Units of measure, like meters and seconds, are commonly used in science, engineering and simulation, and are fundamentally a type system for working with numerical quantities of different kinds. In F#, units of measure are brought into the language’s type system directly so that numerical quantities can be annotated with their units. These units are carried through computations, and errors are reported when units do not match. In the following example, it’s an error to try to add kilograms and seconds, though note that it’s not an error to divide kilograms by seconds.

[<Measure>] type kg
/// Seconds
[<Measure>] type s
    
let x = 3.0<kg>
//val x : float<kg>

let y = 2.5<s>
// val y : float<s>

let z = x / y
//val z : float<kg/s>

let w = x + y
// Error: "The unit of measure 's' 
// does not match the unit of measure 'kg'"

Units of measure become a fairly lightweight addition thanks to F# type inference. Using type inference, user-provided unit annotations need to appear only on literals and when accepting data from outside sources. Type inference then propagates these through the program, and checks that all computations are being done correctly according to the units being used.

Although part of the F# type system, units of measure are erased at compilation time. This means the resulting .NET assembly does not include the information about units, and the CLR just treats unitized values as their underlying type—thereby incurring no performance overhead. This is in contrast to .NET generics, which are fully available at run time.
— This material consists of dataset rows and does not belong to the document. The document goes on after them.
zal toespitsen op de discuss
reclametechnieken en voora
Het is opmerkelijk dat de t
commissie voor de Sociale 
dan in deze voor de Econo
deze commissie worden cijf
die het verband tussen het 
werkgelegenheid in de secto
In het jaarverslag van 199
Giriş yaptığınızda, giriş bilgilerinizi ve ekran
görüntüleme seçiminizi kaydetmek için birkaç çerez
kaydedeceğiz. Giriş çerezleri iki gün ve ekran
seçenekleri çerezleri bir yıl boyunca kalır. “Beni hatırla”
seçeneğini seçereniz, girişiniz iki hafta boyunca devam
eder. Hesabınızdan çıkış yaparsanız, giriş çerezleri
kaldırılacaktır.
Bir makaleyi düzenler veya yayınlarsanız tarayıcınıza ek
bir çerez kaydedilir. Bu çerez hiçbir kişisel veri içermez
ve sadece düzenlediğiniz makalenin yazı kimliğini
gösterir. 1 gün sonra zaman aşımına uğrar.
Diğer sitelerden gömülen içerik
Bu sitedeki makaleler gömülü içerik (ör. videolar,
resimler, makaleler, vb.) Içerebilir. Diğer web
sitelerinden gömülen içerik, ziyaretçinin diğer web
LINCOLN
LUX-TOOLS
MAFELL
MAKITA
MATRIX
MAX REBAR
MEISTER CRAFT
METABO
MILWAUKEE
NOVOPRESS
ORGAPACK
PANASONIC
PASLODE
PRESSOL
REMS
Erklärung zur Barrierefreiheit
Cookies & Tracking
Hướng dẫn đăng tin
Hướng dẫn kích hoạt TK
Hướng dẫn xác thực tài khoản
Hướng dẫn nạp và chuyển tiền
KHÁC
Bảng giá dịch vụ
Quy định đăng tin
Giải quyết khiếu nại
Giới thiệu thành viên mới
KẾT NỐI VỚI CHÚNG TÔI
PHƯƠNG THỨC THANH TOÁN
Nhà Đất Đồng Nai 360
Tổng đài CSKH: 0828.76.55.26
If, in the future, the CLR were to integrate units of measure into the core CLR type system, F# would be able to expose the unit information so it could be seen from other.NET programming languages.

Get Interactive with F#

As you’ve seen, F# provides an expressive, functional, object-oriented and explorative programming language for the .NET Framework. It’s integrated into Visual Studio 2010—including the F# Interactive tools for jumping straight in and experimenting with the language.

The language and tools leverage the full breadth of the CLR and introduce some higher-level concepts that are mapped onto the metadata and IL of the CLR. Yet F# is ultimately just another .NET language and can be easily incorporated as a component of new or existing .NET projects, thanks to the common type system and runtime.    


Luke Hoban is the program manager for the F# team at Microsoft. Before moving to the F# team, he was the program manager for the C# compiler and worked on C# 3.0 and LINQ.